Das CISG ist auf Warenkäufe ausgerichtet. Reine Dienstleistungsverträge fallen nicht darunter. Bei gemischten Verträgen kommt es darauf an, ob die Warenlieferung den Schwerpunkt bildet. Bei Software kann die Einordnung je nach Art der Überlassung variieren.

Welche Rechtsbehelfe bestehen bei mangelhafter Lieferung?

Möglich sind Abhilfe durch Nachbesserung oder Nachlieferung, Minderung, Rücktritt bei wesentlicher Vertragsverletzung sowie Schadenersatz und Zinsen, jeweils im Rahmen der Voraussetzungen des CISG, einschließlich fristgerechter Anzeige von Vertragswidrigkeiten.

Wie verhält sich das CISG zum nationalen Kaufrecht?

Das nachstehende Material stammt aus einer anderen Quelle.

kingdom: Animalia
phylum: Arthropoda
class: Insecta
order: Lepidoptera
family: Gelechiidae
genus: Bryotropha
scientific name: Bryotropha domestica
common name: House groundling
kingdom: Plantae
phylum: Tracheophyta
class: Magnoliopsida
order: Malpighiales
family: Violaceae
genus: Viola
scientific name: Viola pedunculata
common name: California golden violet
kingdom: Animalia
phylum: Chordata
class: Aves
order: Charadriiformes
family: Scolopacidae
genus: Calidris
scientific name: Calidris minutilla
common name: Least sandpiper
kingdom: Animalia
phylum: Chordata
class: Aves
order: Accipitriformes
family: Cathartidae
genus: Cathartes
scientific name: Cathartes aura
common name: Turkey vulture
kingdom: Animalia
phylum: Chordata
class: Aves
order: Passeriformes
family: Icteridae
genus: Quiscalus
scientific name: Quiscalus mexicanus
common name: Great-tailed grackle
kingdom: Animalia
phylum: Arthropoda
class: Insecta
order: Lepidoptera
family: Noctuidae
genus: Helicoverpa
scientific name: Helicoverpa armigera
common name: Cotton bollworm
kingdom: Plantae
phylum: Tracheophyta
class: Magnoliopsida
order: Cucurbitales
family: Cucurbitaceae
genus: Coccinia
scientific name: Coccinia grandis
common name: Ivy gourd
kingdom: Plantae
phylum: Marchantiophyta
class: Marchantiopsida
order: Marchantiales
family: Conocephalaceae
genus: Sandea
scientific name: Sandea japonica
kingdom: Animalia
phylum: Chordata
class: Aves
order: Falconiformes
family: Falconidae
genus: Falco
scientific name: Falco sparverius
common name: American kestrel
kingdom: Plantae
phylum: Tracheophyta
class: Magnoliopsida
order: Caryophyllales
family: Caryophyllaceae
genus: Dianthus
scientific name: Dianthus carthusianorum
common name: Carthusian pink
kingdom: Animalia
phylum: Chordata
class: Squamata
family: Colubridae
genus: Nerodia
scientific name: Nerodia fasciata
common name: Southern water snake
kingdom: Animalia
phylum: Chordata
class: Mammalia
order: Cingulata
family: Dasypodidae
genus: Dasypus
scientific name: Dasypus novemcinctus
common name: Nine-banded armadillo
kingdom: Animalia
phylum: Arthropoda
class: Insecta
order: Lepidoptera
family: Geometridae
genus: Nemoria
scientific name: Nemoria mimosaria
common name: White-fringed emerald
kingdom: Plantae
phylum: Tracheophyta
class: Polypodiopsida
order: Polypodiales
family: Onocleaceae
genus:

Das CISG geht im geregelten Bereich dem nationalen Kaufrecht vor. Nur wenn das CISG keine Regel enthält und seine allgemeinen Grundsätze keine Antwort liefern, wird ergänzend nationales Recht herangezogen.

Regelt das CISG die Verjährung von Ansprüchen?

Die Verjährung wird vom CISG nicht umfassend geregelt. Insoweit ist auf ergänzend anwendbare internationale Instrumente oder das berufene nationale Recht abzustellen.

Welche Rolle spielen Incoterms und Handelsbräuche unter dem CISG?

Werden solche Klauseln vereinbart oder sind sie in der Branche üblich, werden sie Vertragsbestandteil. Sie beeinflussen insbesondere Lieferort, Gefahrübergang und Kostenverteilung und wirken zusammen mit den Regeln des CISG.

Gilt das CISG bei Verbraucherkäufen?

Käufe für den persönlichen, familiären oder häuslichen Gebrauch sind grundsätzlich ausgenommen, sofern dies für den Verkäufer erkennbar war. Das CISG ist auf den gewerblichen Warenhandel ausgerichtet.